Expectations are sort of a subtheme in this year. All of us, at one time or another, want or believe something ought to be a certain way. Expectations, to an extent, are really positive. They keep us accountable to one another, tell us where our limits are, provide us with a sense of safety. But sometimes expectations tell us who we should be even when those definitions don’t fit anymore, or they never did. They prevent us from seeing what we can be and what bounty we can access in our relationships. Sometimes those expectations make us and those we love feel like we aren’t enough. And worst of all, they can lead us on a hopeless journey that will ultimately hurt or harm us.
As I said, this year I have been forced to confront long held expectations that I have had of myself, but I have also had to accept that my expectations of some of my family relationships will not be met. Parting with my expectations hasn’t been easy. I have been grieving lost hopes, feeling a tremendous sorrow in knowing that I will not have the depth or quality of loving that I had longed for. Still I recognize that in letting go of my expectations I forgo a relationship that will never be for a relationship that can be, even if it is very limited. But the grieving comes first.
The final recurring loss of this year was “the final loss”. One of my cats died very unexpectedly this passed Christmas from heart disease. Though he was by no means my favorite cat, I loved him. He took up substantial energy and space in my day to day living. His absence created a vacuum for us all, but most particularly for our youngest child who often called out for her “Buddy” to “come back”. (Walking your children through grief is a pain unto itself for it means witnessing their sense of permanence be shattered.)
Exactly two months later, shortly after the 10th anniversary of my grandfather’s death, I lost another of the great men in my life, Perry. From the time I was five years old, he was like a second father to me. Though he had been gravely ill for the weeks prior to his passing, his death came as a shock to me. I had hoped to see him once more, to say my good-byes and tell him how much I loved him.

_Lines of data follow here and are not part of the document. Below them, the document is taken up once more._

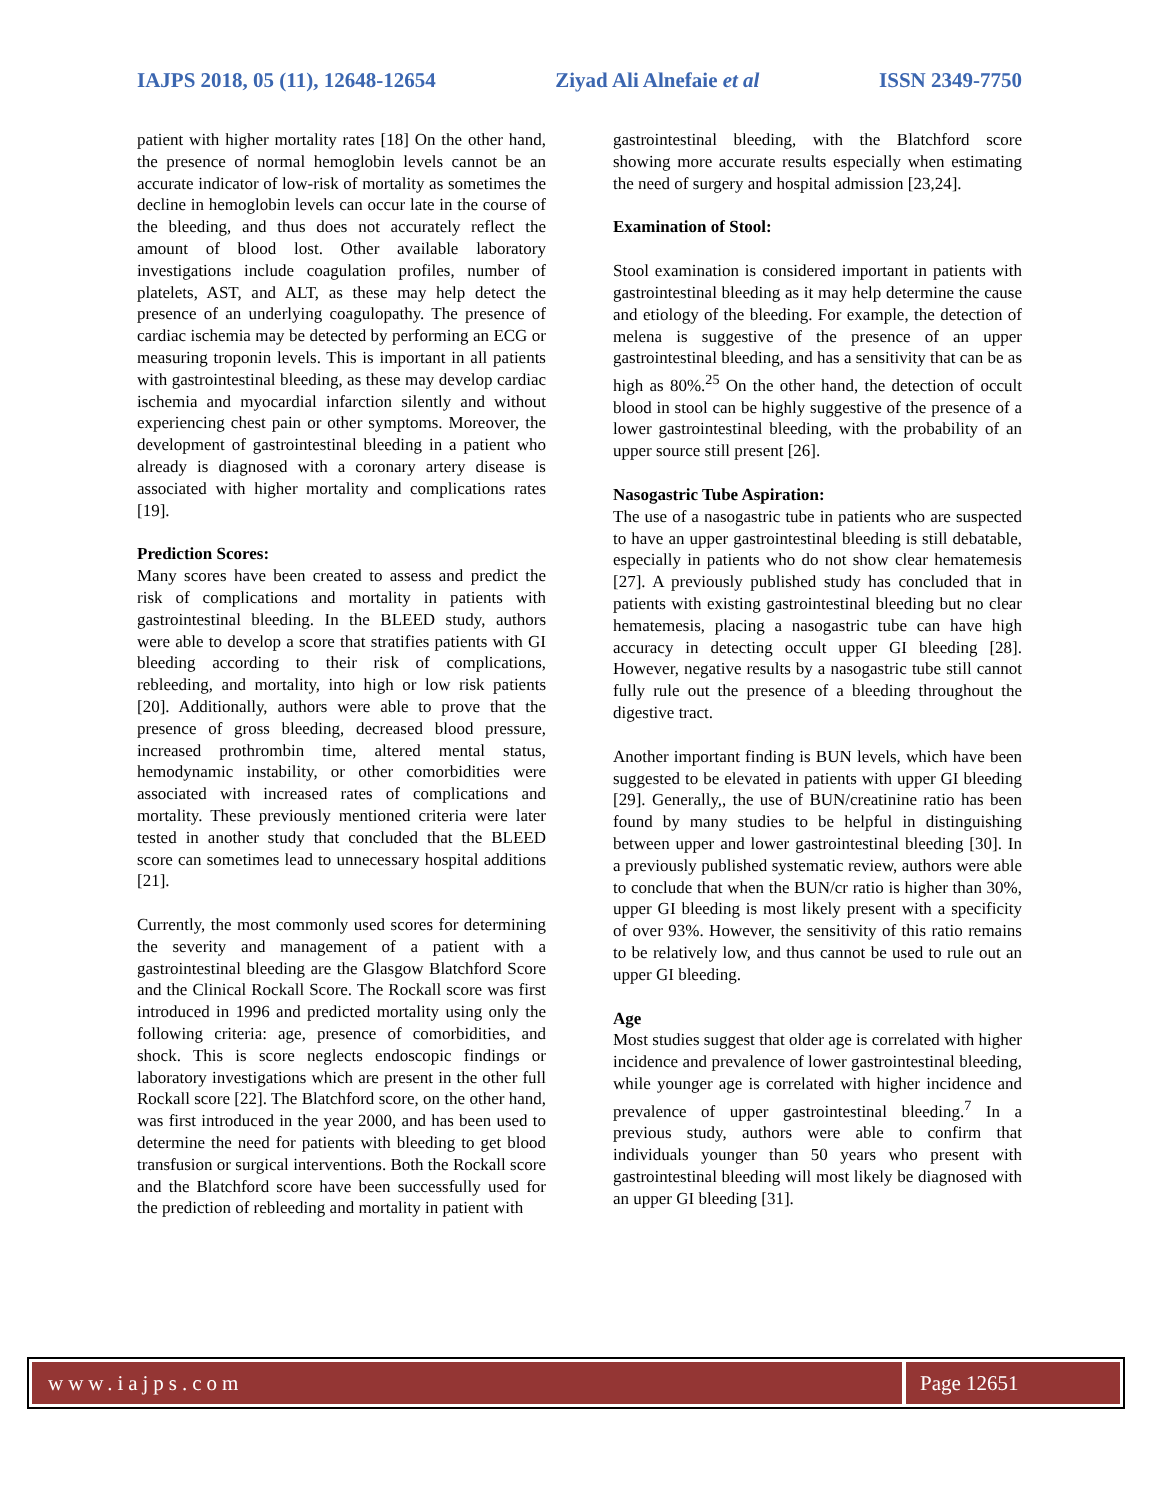IAJPS 2018, 05 (11), 12648-12654 Ziyad Ali Alnefaie et al ISSN 2349-7750
patient with higher mortality rates [18] On the other hand, the presence of normal hemoglobin levels cannot be an accurate indicator of low-risk of mortality as sometimes the decline in hemoglobin levels can occur late in the course of the bleeding, and thus does not accurately reflect the amount of blood lost. Other available laboratory investigations include coagulation profiles, number of platelets, AST, and ALT, as these may help detect the presence of an underlying coagulopathy. The presence of cardiac ischemia may be detected by performing an ECG or measuring troponin levels. This is important in all patients with gastrointestinal bleeding, as these may develop cardiac ischemia and myocardial infarction silently and without experiencing chest pain or other symptoms. Moreover, the development of gastrointestinal bleeding in a patient who already is diagnosed with a coronary artery disease is associated with higher mortality and complications rates [19].
Prediction Scores:
Many scores have been created to assess and predict the risk of complications and mortality in patients with gastrointestinal bleeding. In the BLEED study, authors were able to develop a score that stratifies patients with GI bleeding according to their risk of complications, rebleeding, and mortality, into high or low risk patients [20]. Additionally, authors were able to prove that the presence of gross bleeding, decreased blood pressure, increased prothrombin time, altered mental status, hemodynamic instability, or other comorbidities were associated with increased rates of complications and mortality. These previously mentioned criteria were later tested in another study that concluded that the BLEED score can sometimes lead to unnecessary hospital additions [21].
Currently, the most commonly used scores for determining the severity and management of a patient with a gastrointestinal bleeding are the Glasgow Blatchford Score and the Clinical Rockall Score. The Rockall score was first introduced in 1996 and predicted mortality using only the following criteria: age, presence of comorbidities, and shock. This is score neglects endoscopic findings or laboratory investigations which are present in the other full Rockall score [22]. The Blatchford score, on the other hand, was first introduced in the year 2000, and has been used to determine the need for patients with bleeding to get blood transfusion or surgical interventions. Both the Rockall score and the Blatchford score have been successfully used for the prediction of rebleeding and mortality in patient with
gastrointestinal bleeding, with the Blatchford score showing more accurate results especially when estimating the need of surgery and hospital admission [23,24].
Examination of Stool:
Stool examination is considered important in patients with gastrointestinal bleeding as it may help determine the cause and etiology of the bleeding. For example, the detection of melena is suggestive of the presence of an upper gastrointestinal bleeding, and has a sensitivity that can be as high as 80%.<sup>25</sup> On the other hand, the detection of occult blood in stool can be highly suggestive of the presence of a lower gastrointestinal bleeding, with the probability of an upper source still present [26].
Nasogastric Tube Aspiration:
The use of a nasogastric tube in patients who are suspected to have an upper gastrointestinal bleeding is still debatable, especially in patients who do not show clear hematemesis [27]. A previously published study has concluded that in patients with existing gastrointestinal bleeding but no clear hematemesis, placing a nasogastric tube can have high accuracy in detecting occult upper GI bleeding [28]. However, negative results by a nasogastric tube still cannot fully rule out the presence of a bleeding throughout the digestive tract.
Another important finding is BUN levels, which have been suggested to be elevated in patients with upper GI bleeding [29]. Generally,, the use of BUN/creatinine ratio has been found by many studies to be helpful in distinguishing between upper and lower gastrointestinal bleeding [30]. In a previously published systematic review, authors were able to conclude that when the BUN/cr ratio is higher than 30%, upper GI bleeding is most likely present with a specificity of over 93%. However, the sensitivity of this ratio remains to be relatively low, and thus cannot be used to rule out an upper GI bleeding.
Age
Most studies suggest that older age is correlated with higher incidence and prevalence of lower gastrointestinal bleeding, while younger age is correlated with higher incidence and prevalence of upper gastrointestinal bleeding.<sup>7</sup> In a previous study, authors were able to confirm that individuals younger than 50 years who present with gastrointestinal bleeding will most likely be diagnosed with an upper GI bleeding [31].
www.iajps.com Page 12651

When he died four weeks before my scheduled visit, I was devastated. Losing Perry felt like being robbed. For the last several months I’ve felt locked down in a grief that is only now starting to abate.

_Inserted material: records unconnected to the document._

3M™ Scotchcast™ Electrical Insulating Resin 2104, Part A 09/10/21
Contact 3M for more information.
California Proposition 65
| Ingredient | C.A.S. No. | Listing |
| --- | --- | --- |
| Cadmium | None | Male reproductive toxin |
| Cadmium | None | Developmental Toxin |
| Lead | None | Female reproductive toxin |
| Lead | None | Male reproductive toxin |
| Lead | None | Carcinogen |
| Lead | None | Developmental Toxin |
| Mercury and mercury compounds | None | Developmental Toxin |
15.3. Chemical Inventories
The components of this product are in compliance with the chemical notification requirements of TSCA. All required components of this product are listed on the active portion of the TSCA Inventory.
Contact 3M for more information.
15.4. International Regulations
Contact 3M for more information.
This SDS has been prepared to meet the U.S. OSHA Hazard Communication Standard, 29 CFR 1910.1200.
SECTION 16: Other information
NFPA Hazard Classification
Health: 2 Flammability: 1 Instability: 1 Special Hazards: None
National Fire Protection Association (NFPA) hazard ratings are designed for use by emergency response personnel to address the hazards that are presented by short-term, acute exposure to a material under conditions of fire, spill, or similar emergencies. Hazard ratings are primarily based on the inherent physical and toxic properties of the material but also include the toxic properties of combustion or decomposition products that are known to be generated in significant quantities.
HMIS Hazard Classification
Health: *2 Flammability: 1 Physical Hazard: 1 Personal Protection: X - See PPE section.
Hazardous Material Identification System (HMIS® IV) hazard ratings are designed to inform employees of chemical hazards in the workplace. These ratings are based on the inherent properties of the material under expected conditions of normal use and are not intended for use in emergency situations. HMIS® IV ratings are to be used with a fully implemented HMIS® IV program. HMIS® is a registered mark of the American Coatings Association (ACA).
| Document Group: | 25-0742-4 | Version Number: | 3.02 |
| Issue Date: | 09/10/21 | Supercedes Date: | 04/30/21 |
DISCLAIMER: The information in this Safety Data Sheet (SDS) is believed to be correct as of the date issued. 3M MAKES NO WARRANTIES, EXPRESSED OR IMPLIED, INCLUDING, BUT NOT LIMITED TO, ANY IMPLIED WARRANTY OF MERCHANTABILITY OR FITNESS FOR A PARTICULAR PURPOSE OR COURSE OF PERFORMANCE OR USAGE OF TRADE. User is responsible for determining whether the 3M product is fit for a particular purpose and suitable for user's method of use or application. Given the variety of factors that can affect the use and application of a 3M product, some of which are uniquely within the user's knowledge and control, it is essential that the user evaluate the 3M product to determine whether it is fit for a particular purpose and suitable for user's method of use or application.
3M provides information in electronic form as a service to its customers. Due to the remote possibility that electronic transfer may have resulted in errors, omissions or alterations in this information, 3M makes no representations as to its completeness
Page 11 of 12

Despite there being moments of happiness, pride, joy, and gratitude, I swirled around all of my losses as if caught in a long succession of whirlpools. Just as I would break out of one orbit I would be drawn into another. With these losses came grief. And too often with that grief there came a self-centeredness which crippled my ability to reach outward toward love, comfort, and assistance, those things which I needed most to sustain myself. The only thing on my mind most days was being a good mom and getting through the day.
As the summer sun breaks through the ceaseless rain of spring I feel the shift happening again. I know I will have to carry this work with me to some degree, but I am anxious for a new focus. I want my fresh start. Like the forest floor in the aftermath of a fire, I too am cleared out, raw and charred feeling. All that’s left to do is wait to see what new growth will rise up from the emptiness.
2 comments:
Your vulnerability is precious and beautiful. Be patient, and the answers will come. you don't always having to be doing something grand - because you always are anyway! Thanks for sharing your inner thoughts.
I totally relate to this question and strange guilt associated with being a stay at home mom and how that relates to individual purpose. I'm sorry for the loss and pain you have endured this year and greatful that through it you look for the lessons and share with the rest of us.